Sharp dans le giron du taïwanais Foxconn
Japan Display Inc n’est pas un cas isolé. Sur le même modèle, INCJ crée en 2002 Renesas en réunissant l’essentiel des puces électroniques de Hitachi et Mitsubishi Electric, puis en 2010 celles de NEC, trois géants figurant dans le Top 6 mondial des semi-conducteurs dans les années 1980 avant de se faire malmener par les concurrents coréens et américains.

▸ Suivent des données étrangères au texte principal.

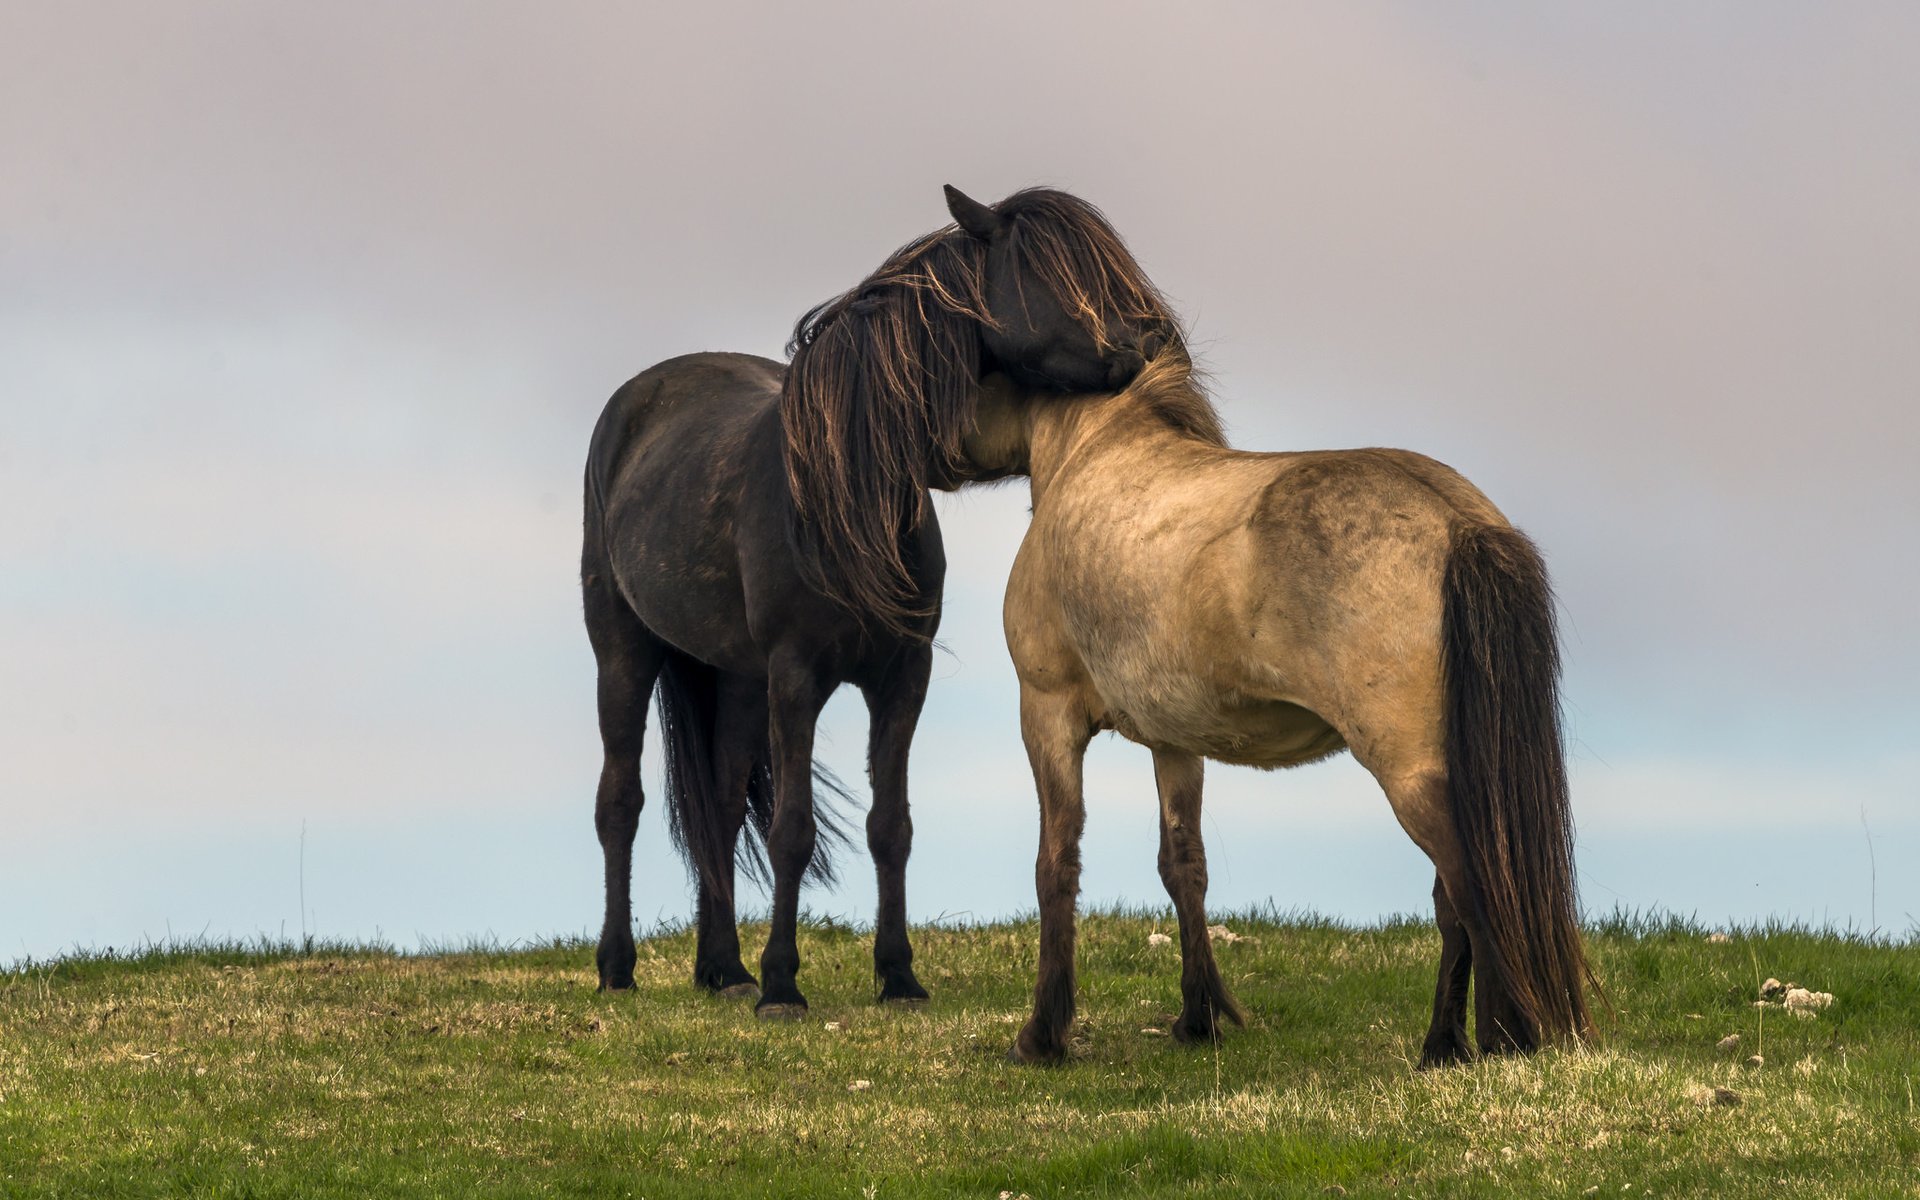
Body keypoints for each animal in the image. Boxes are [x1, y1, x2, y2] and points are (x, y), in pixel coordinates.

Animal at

Virtuellement, la nouvelle société devait faire figure de leader mondial. Mais le recouvrement de produits, usines et clients la plonge dans plus de cinq ans de crise et de restructuration, avec à la clé la division des effectifs par trois et le nombre d’usines par deux. Aujourd’hui, elle ne figure même pas dans le Top 10 mondial.

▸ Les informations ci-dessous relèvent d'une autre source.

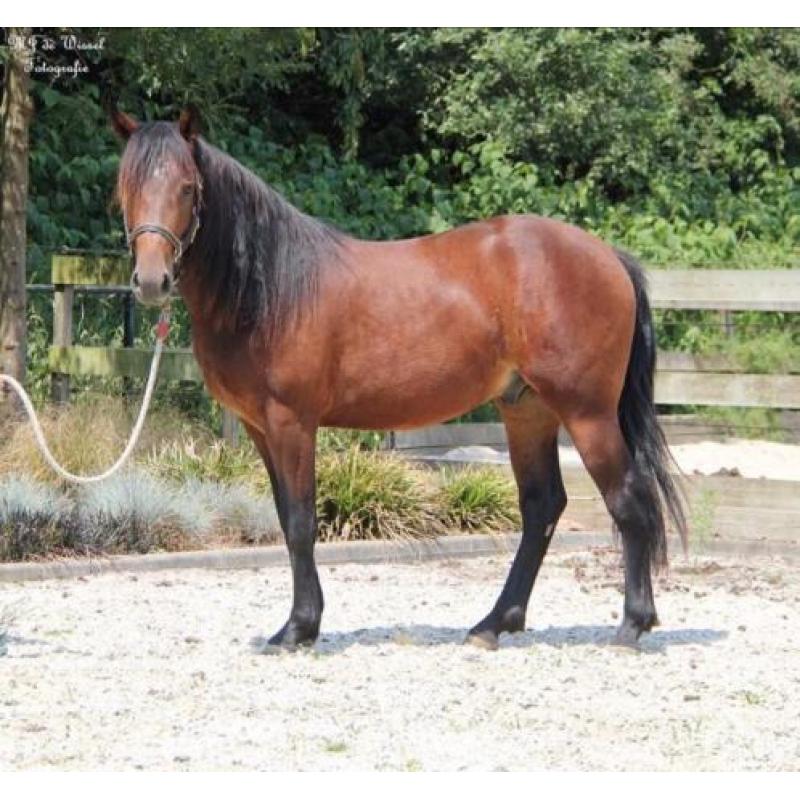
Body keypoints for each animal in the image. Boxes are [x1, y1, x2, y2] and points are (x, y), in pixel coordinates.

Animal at [111, 107, 686, 652]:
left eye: (188, 187)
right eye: (127, 187)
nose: (151, 280)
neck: (272, 287)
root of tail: (608, 256)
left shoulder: (292, 423)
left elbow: (300, 523)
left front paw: (299, 628)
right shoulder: (259, 428)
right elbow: (283, 516)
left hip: (587, 414)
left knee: (629, 500)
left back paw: (632, 625)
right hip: (528, 411)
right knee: (542, 506)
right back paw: (494, 624)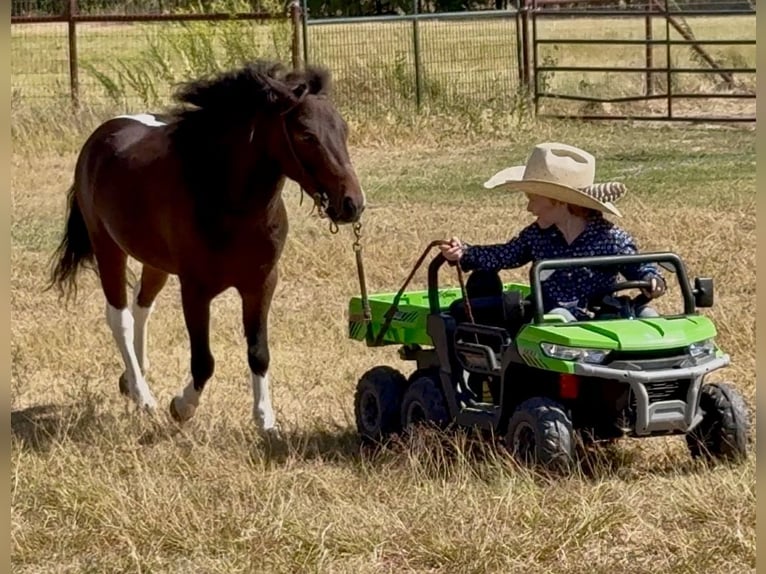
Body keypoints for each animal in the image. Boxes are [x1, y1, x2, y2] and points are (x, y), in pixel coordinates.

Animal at [47, 59, 366, 437]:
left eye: (343, 129)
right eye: (306, 134)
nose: (352, 204)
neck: (226, 199)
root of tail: (100, 138)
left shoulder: (261, 285)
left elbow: (259, 352)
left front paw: (266, 421)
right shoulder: (195, 290)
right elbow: (203, 361)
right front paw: (182, 406)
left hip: (154, 261)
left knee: (142, 305)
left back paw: (133, 374)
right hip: (107, 247)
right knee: (120, 317)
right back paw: (142, 395)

Autre cas symptomatique de l’impuissance du Japon : Sharp, un fleuron de l’électronique du pays qui a marqué le développement des écrans LCD, des panneaux solaires ou encore de la télévision à écran plat. Face au rouleau compresseur de Samsung et LG, il est tombé dans des difficultés chroniques entre 2011 et 2016. Pour le sauver, INCJ envisage alors de le démembrer et de regrouper ses écrans LCD avec Japan Display Inc, ses panneaux solaires avec Showa Denko, son électroménager avec ceux de Toshiba et Hitachi, etc. Un projet qui affole la direction et pousse l’entreprise dans les bras du géant taïwanais de la sous-traitance électronique Foxconn. Le Japon perd le contrôle de l’un de ses joyaux industriels. Mais le désastre s’avère finalement salutaire. En moins d’un an, Foxconn redresse le groupe d’Osaka et le remet en contre-offensive, donnant au passage une leçon magistrale de management au pays du Soleil Levant qui se vante d'être un modèle pour la Chine et Taïwan.
L'erreur d'INCJ réside dans la croyance que le regroupement est la solution à tous les maux. Or cette formule ne fonctionne que si les activités réunies sont complémentaires. Ce n'était le cas ni des écrans LCD de Sony, Toshiba et Hitachi, ni des puces électroniques de Hitachi, Mitsubishi Electric et NEC.
Le patron de Panasonic parmi les rares voix critiques
Paradoxalement, ces échecs répétés ne suscitent dans l'archipel nippon aucune critique et aucun débat. Ils sont vécus à la fois comme des événements douloureux et une fatalité. La réalité c'est que le pays, affaibli par une terrible débâcle dans l'électronique grand public, la télévision, les mobiles, les PC, les équipements télécoms, les écrans plats, les panneaux solaires ou encore les semi-conducteurs, n'a plus les moyens de sa politique industrielle. Il se résigne à voir ses joyaux industriels passer sous contrôle étranger. Kazuhiro Tsuga, PDG de Panasonic, fait partie des rares voix qui osent mettre le doigt sur les causes de faillite du modèle japonais.